The Christmas season is a period that is definitely quite marvelling for kids, however it can also be a formula for disaster such as, jet lag and visits to family whose homes are not quite geared for babies and little children.
If you’re traveling with the little ones this Christmas, or perhaps having a few friends and family with infants who are coming over for the festive period, read up below for some tips from paediatricians on ways to make things a little more “baby- safe” giving you a more relaxed holiday.
The biggest dangers in a non-baby-proofed house are typically everyday things, paediatricians say. Electrical wires, steep stairs and choking hazards are common dangers, as per Dr. Justin Smith, a leading paediatrician who practises at the Cook Children's Medical Centre in Fort Worth, Texas.

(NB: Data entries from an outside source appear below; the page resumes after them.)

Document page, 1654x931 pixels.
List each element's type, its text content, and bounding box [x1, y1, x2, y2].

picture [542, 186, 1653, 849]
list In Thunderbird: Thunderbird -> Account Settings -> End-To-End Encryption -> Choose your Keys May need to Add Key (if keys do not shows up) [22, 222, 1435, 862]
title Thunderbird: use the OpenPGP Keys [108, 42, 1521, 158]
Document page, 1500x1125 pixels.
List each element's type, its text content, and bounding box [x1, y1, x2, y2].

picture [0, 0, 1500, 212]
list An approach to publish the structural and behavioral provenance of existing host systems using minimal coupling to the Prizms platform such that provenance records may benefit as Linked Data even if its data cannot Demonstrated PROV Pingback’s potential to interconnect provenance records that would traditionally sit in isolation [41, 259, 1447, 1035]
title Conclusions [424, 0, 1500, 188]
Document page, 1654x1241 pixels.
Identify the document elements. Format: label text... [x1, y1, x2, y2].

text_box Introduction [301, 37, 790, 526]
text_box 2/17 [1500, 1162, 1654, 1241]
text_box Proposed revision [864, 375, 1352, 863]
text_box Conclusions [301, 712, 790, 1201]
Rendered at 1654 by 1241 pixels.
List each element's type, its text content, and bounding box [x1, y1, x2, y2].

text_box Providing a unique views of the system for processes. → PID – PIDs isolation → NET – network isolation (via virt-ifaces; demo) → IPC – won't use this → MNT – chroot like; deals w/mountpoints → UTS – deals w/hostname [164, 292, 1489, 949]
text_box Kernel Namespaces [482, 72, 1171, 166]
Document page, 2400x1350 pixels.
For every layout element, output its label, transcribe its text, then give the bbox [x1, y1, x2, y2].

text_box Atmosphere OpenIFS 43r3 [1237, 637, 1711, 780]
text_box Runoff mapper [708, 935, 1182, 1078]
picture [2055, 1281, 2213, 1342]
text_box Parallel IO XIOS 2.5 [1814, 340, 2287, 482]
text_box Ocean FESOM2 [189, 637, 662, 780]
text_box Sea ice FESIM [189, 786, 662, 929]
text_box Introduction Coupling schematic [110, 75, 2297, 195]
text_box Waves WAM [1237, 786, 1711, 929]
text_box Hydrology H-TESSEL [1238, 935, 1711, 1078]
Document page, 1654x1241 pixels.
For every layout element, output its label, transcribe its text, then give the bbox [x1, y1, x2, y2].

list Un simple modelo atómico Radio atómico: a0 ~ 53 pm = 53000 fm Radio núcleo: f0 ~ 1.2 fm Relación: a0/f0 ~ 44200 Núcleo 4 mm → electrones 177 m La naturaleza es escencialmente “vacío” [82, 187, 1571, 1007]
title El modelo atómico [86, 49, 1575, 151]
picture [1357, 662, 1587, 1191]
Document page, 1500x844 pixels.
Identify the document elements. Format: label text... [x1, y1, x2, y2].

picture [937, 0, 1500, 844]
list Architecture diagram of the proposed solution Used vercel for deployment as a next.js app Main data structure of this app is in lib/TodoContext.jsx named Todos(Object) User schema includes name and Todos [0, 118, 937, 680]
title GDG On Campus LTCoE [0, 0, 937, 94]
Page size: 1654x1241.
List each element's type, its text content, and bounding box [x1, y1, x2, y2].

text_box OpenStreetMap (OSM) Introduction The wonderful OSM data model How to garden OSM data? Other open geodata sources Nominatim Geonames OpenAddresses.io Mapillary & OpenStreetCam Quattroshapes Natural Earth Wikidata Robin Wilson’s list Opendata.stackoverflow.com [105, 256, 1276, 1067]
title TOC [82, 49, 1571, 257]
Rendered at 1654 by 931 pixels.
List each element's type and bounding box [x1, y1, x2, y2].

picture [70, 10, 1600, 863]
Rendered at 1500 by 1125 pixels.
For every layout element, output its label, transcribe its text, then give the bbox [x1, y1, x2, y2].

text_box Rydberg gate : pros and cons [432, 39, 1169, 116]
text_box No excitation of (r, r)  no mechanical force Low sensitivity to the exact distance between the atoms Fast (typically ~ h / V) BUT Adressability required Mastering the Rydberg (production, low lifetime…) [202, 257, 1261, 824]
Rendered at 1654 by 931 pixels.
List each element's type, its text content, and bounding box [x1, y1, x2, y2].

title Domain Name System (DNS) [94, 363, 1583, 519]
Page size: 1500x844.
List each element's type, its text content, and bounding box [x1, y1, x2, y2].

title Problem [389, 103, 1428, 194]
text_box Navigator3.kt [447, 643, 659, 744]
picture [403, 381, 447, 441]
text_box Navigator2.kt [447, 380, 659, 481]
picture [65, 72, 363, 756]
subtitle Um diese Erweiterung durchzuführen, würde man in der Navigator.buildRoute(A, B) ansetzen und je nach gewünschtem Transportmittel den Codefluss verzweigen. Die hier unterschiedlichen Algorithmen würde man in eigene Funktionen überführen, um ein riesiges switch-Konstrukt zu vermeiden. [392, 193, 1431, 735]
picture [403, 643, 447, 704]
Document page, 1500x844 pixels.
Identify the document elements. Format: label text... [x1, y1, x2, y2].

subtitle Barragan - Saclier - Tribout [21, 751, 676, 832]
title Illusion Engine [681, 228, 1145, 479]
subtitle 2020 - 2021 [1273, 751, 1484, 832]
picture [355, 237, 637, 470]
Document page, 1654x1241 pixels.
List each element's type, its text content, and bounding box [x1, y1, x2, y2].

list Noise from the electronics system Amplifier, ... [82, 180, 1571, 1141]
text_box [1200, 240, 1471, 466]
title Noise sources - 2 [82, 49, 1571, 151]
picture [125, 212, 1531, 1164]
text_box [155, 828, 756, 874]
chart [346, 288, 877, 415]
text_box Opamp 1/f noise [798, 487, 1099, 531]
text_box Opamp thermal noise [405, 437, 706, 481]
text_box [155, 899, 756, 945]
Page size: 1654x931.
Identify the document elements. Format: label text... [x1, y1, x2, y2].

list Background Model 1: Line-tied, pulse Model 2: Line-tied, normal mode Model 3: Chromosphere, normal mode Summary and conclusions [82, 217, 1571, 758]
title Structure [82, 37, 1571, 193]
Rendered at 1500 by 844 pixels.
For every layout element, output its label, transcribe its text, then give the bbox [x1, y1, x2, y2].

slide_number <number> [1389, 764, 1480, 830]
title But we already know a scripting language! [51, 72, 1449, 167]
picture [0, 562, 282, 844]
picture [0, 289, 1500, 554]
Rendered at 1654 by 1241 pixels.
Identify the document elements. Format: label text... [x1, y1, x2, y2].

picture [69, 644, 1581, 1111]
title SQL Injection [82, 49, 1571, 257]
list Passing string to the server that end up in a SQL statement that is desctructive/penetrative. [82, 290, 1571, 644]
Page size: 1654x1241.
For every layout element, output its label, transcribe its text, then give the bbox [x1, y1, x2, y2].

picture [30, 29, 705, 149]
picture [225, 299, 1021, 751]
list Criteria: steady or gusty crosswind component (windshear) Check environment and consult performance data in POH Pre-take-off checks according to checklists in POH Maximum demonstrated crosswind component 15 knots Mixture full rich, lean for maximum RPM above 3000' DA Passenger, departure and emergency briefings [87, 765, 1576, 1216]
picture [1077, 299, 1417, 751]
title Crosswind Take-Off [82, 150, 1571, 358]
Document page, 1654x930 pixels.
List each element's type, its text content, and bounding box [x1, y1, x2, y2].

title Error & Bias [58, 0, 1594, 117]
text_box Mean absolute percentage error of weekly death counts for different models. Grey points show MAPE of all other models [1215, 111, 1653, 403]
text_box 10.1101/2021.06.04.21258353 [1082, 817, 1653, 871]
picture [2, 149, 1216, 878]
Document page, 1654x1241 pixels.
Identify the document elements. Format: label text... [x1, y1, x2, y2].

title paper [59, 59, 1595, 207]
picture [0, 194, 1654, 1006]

Medications and cleaning supplies are often left within arm's reach of little ones, added Dr. Wendy Swanson, a paediatrician from Seattle Children's Hospital
Festive season hosts should have a quick look at their home to identify the common safety hazards and quickly resolve them
• Block of stairways to protect little ones from falling down them
• Cover those exposed plug points
• Choking is the leading cause of fatalities for children under the age of 3, small toys, coins, or even snacks that are left in reach of toddlers such as, popcorn, nuts, Christmas candy,
• Get some cable ties from a nearby hardware store and tie up any loose cords that exceed the length of 30cm, as this could possibly strangle a child causing serious injury if not death.
• Keep Hot beverages away from the edge of the kitchen counter or dining table,
• Holiday decorations or Christmas tree decorations are a serious choke hazard for toddlers, try and keep the small décor higher up the tree. Also keep checking under the tree if any of the small décor has fallen off.
• Make sure your Christmas tree is stable! We all may have experienced the 3rd leg that usually collapses with a small tug, leaving the tree on the floor. Try to secure the base as firm as possible to avoid toddlers pulling the tree down with them underneath it.
• Heavy big boxes wrapped up and placed around the Christmas tree creates a fence for the little ones. (these could be larger gifts placed on the outer of the tree )
Asking hosts to baby-proof their homes doesn't have to be a tense conversation, says Smith.
"Say something like, 'Oh, man, our 2-year-old is really into everything right now, putting things in their mouth and opening doors. Is there something I can do to help you prepare?'" he said.